[EXERCISE REQUIREMENTS]:
Repeat exactly the lines of the records below, starting at the line containing "focal_mm: 2.69" and ending at the line containing "focal_mm: 70". Leave the pictures out.

[DATA TO PROCESS]:
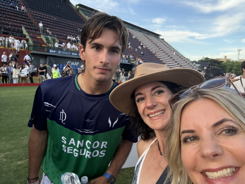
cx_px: 122
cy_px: 92
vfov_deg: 58.9
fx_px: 163
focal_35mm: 23
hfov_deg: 73.9
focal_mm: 2.69
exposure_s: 1/222
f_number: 1.9
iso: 64
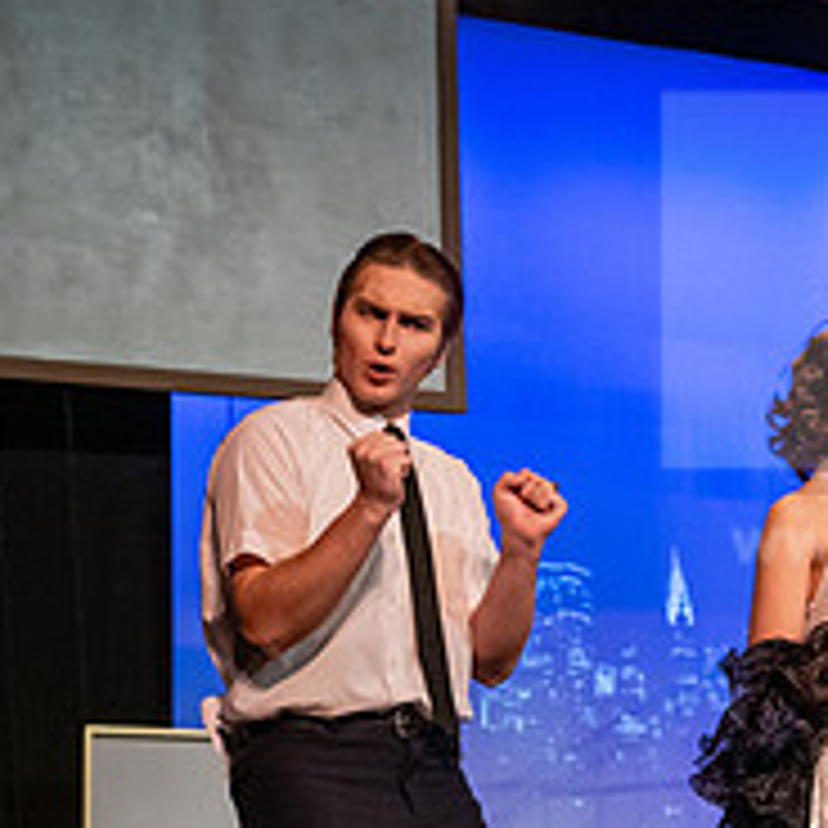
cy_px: 637
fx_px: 2463
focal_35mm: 91
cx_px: 526
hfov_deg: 19.0
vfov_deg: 18.9
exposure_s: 1/200
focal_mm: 34
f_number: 3.2
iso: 3200
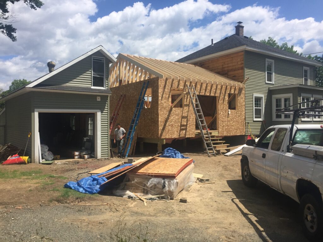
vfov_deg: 48.2
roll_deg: -0.1
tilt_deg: -1.2
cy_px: 121
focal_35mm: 29
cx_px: 162
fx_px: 271
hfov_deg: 61.7
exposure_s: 1/2825
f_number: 2.2
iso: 32
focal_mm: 4.15
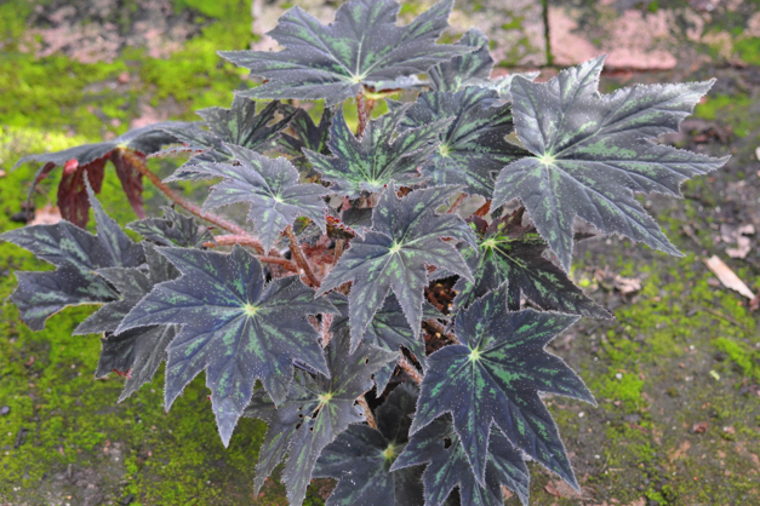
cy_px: 256
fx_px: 2259
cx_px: 378
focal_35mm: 107
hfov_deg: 19.1
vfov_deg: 12.8
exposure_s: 1/40
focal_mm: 70
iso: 800
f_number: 4.5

[ANSWER BOX]:
focal_mm: 2.69
exposure_s: 1/222
f_number: 1.9
iso: 64
cy_px: 637
fx_px: 2463
focal_35mm: 91
cx_px: 526
hfov_deg: 19.0
vfov_deg: 18.9
exposure_s: 1/200
focal_mm: 34
f_number: 3.2
iso: 3200
vfov_deg: 48.2
roll_deg: -0.1
tilt_deg: -1.2
cy_px: 121
focal_35mm: 29
cx_px: 162
fx_px: 271
hfov_deg: 61.7
exposure_s: 1/2825
f_number: 2.2
iso: 32
focal_mm: 4.15
cy_px: 256
fx_px: 2259
cx_px: 378
focal_35mm: 107
hfov_deg: 19.1
vfov_deg: 12.8
exposure_s: 1/40
focal_mm: 70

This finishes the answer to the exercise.